Representatives speaking on behalf of the neighborhood/business group Tower District Alliance, and executives from Tower’s parent company, Reading International Inc., got a chilly reception from many on the city council, who seem to wish the whole “Save the Tower” movement would go away. But Councilman Dave Jones, who leaves at the end of November and is expected to win his run for state Assembly next week, was somewhat more supportive. He figures more movie screens downtown are both inevitable and desirable. “But that doesn’t mean we shouldn’t be looking at how to mitigate the impacts” to the indies, he said. His proposal: Get the downtown movie companies to sign an agreement that lets Century play all the blockbusters it wants, while giving the Tower and Crest dibs on art and independent films.

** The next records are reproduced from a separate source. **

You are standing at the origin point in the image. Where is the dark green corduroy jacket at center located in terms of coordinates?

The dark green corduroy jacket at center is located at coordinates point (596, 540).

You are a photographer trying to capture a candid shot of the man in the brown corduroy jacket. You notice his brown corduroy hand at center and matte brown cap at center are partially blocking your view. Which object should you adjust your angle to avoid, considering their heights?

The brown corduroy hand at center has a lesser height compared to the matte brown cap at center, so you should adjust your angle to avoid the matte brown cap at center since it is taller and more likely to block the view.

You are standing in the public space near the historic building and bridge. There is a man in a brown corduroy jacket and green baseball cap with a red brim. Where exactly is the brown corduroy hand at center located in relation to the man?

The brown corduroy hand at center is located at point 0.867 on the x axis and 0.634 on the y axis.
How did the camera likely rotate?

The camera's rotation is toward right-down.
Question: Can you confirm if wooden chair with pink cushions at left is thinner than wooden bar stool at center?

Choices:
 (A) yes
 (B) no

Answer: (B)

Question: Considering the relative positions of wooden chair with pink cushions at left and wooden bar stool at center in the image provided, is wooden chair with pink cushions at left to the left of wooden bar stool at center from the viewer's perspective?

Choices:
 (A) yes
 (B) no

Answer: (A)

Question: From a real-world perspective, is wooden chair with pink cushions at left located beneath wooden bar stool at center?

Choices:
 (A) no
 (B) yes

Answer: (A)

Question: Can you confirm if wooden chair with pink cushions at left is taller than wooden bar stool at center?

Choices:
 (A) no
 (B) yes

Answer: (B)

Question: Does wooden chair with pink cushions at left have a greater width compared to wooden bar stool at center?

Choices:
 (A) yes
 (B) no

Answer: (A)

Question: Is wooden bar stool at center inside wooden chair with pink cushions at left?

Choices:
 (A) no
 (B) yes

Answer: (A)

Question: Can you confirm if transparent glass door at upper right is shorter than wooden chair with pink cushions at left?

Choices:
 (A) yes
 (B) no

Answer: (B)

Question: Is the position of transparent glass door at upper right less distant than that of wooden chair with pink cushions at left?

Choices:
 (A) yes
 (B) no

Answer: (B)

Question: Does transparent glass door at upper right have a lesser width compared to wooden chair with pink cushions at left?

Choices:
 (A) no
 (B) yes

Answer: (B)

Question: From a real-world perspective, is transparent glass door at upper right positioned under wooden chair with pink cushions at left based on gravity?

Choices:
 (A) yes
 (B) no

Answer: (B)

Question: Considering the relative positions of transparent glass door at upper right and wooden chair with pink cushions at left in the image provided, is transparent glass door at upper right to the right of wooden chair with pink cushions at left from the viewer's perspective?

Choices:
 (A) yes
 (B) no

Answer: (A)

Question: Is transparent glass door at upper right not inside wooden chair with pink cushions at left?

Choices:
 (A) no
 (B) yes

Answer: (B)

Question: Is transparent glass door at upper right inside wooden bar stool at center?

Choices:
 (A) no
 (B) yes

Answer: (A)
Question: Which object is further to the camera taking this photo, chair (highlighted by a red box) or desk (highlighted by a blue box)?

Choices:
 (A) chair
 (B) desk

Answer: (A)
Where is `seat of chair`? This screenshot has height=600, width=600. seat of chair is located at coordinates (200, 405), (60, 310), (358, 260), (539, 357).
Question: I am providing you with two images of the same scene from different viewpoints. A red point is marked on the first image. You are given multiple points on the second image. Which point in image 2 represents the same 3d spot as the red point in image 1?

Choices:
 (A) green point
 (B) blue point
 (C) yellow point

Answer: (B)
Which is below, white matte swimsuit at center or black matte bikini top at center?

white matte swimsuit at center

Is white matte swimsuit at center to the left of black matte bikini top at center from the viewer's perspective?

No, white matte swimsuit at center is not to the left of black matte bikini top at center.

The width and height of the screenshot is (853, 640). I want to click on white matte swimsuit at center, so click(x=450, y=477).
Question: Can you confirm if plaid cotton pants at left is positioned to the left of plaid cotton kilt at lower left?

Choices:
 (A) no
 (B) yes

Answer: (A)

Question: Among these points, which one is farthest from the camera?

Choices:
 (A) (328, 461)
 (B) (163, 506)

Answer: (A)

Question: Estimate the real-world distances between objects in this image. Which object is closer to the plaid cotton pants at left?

Is that legal? Probably just barely. Would Century and the other companies go for it? Almost certainly not. Still, Bites appreciates Jones’ creative approach to what is quickly becoming a bitter stalemate.
We’re not so sure Mayor Heather Fargo would agree. At the end of one testy exchange between Fargo and Jones, heronner quipped, “We’ll be having many more meetings on this subject, though I know you won’t be here for them.”